▶ [EXERCISE DIRECTIONS]:
All of the entries below need to be repeated exactly.

------------------------------------------------------------

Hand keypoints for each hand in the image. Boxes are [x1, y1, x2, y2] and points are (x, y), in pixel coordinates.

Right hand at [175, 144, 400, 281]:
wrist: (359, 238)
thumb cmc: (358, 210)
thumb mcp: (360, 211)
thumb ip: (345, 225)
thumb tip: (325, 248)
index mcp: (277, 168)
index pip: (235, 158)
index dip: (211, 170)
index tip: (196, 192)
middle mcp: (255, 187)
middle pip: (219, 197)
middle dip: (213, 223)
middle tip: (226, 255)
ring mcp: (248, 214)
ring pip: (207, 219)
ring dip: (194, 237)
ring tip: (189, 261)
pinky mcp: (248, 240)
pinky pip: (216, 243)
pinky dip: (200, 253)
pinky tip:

------------------------------------------------------------

▶ [RESPONSE TO THIS EXERCISE]:
Hand keypoints for each hand in the image. Boxes are [x1, y1, x2, y2] and points are (x, y), in pixel coordinates.

Right hand at [175, 144, 400, 281]:
wrist: (359, 238)
thumb cmc: (358, 210)
thumb mcp: (360, 211)
thumb ip: (345, 225)
thumb tip: (325, 248)
index mcp: (277, 168)
index pip: (235, 158)
index dip: (211, 170)
index tip: (196, 192)
middle mcp: (255, 187)
middle pip: (219, 197)
middle dip: (213, 223)
middle tip: (226, 255)
ring mcp: (248, 214)
ring pip: (207, 219)
ring dip: (194, 237)
ring tip: (189, 261)
pinky mcp: (248, 240)
pinky pip: (216, 243)
pinky dip: (200, 253)
pinky tip:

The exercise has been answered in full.